Within three hours of the decision – the majority judgments cover 190 pages with 600 footnotes – Premiers Borbidge, Court and Kennett called on the Howard Government to amend the Native Title Act to preclude claims on leasehold estates, however defined, and to leave land laws to the States. Borbidge wanted to repeal the Queensland act which the Goss Government had passed to complement the Native Title Act. Court wanted the Australian Government to denounce its obligations under the 1965 Convention and he wanted the Australian Parliament to renounce its obligations under the 1967 referendum. If the Howard Government were to succumb to the pressure of these Premiers it would be accountable to the UN Committee on the Elimination of Racial Discrimination and would have to compensate Aboriginal clans for denying rights which had been repeatedly acknowledged by the High Court of Australia.
Men and women of Australia, its time – time for governments acting in the people’s name to stop the stalling, stop the scaremongering, time to stop litigating and start negotiating. That’s the only hope for reconciliation with justice.
Ladies and gentlemen,
I haven’t presumed today to go beyond suggesting broad themes within the framework of equality. Its not my role, nor my entitlement, to second-guess the parliamentary party and the policy committees in preparing for the next Federal Conference.
In one fundamental respect, their task differs greatly from the one my colleagues and I undertook 30 years ago. We had already been out for 17 years; none of us had been Ministers. It is impossible to exaggerate the waste and loss of those years, so largely self-inflicted. We now have 13 years of recent experience and real achievement on which to build.

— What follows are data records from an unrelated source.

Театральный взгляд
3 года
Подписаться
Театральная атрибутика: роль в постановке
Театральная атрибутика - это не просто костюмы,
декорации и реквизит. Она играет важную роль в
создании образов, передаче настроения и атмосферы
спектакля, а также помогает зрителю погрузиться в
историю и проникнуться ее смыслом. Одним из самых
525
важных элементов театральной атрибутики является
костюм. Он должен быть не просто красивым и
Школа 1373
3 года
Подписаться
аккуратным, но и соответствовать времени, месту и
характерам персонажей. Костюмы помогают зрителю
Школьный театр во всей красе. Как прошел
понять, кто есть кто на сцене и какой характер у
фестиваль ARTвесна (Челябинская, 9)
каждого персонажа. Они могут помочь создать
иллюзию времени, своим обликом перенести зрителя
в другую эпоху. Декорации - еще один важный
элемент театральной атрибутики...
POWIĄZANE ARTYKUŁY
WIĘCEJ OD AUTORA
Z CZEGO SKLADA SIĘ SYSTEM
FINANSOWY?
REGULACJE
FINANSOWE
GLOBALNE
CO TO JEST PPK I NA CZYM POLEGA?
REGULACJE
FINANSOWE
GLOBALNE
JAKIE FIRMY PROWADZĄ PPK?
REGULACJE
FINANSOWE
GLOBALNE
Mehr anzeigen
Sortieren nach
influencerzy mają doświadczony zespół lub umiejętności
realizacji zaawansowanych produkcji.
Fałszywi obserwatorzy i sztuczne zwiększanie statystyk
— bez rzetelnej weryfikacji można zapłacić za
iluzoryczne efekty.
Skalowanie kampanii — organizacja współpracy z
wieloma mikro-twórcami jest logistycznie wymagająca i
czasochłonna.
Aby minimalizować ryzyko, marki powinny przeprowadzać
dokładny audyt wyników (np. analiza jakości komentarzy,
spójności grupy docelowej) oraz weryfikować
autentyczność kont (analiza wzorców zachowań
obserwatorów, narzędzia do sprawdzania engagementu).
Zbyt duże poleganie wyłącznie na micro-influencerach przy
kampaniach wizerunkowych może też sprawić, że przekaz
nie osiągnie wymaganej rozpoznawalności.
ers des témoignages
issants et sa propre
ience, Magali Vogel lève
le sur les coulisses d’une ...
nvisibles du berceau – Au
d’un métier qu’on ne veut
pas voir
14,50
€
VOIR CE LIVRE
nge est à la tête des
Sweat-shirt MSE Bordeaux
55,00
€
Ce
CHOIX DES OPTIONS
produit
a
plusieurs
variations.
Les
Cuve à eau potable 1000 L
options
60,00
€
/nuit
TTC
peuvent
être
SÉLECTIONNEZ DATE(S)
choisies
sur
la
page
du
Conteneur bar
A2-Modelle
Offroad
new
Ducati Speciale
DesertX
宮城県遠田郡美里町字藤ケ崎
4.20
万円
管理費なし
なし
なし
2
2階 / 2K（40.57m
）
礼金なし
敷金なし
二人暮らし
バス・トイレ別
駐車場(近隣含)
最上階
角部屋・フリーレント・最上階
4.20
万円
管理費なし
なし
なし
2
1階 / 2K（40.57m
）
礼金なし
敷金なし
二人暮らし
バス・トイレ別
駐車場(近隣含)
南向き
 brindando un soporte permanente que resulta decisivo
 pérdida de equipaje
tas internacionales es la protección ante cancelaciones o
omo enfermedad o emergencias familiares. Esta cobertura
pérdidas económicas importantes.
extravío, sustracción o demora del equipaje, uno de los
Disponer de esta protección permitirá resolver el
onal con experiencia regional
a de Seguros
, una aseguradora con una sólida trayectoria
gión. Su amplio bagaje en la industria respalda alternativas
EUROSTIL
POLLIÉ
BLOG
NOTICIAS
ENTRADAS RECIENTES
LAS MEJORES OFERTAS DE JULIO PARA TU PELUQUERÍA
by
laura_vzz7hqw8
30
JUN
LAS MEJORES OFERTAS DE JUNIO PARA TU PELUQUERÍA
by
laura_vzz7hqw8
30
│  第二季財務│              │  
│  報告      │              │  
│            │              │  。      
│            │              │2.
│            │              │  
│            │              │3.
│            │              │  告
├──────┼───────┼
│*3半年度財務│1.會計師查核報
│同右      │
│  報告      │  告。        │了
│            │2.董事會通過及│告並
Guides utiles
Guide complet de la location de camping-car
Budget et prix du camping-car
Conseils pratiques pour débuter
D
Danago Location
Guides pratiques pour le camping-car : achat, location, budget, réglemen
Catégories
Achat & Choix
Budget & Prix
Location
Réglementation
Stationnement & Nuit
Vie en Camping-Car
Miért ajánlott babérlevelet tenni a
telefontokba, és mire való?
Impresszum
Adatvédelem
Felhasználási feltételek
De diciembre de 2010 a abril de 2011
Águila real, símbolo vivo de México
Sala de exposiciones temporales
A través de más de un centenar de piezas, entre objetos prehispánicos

May 1, however, offer this much advice from that earlier period. When I was elected to the Parliament in November 1952, it was evident that most former Labor Ministers were more Interested in self justificaton than policy formation. Frozen postures offer no scope for advance.
In the task of developing the program, not just for the next election, but for the next century, the most important element will be the spirit we bring to it. The facts, the times, the cause, the leadership, the calibre of the now front bench, all abundantly justify a spirit of confidence and optimism.
There has never been a better time to be young and active in the Australian Labor Party and the labour movement. This generation can enjoy and apply, with untrammelled political and intellectual vigour, the liberating effect of the end of the Cold War which dominated, diminished and distorted so much of the political and intellectual life in my generation.
As for these 30 years, 16 of them as Federal governments leading Australia through great periods of change, reform and reconstruction, we can fairly say, I believe, that together we “have done the state some service, and they know it but no more of that”.
The important thing is the next three years, and the next 30, 1 have an absolute conviction that they can be great years for the Australian Labor Party, the Australian labour movement and the Australian Republic.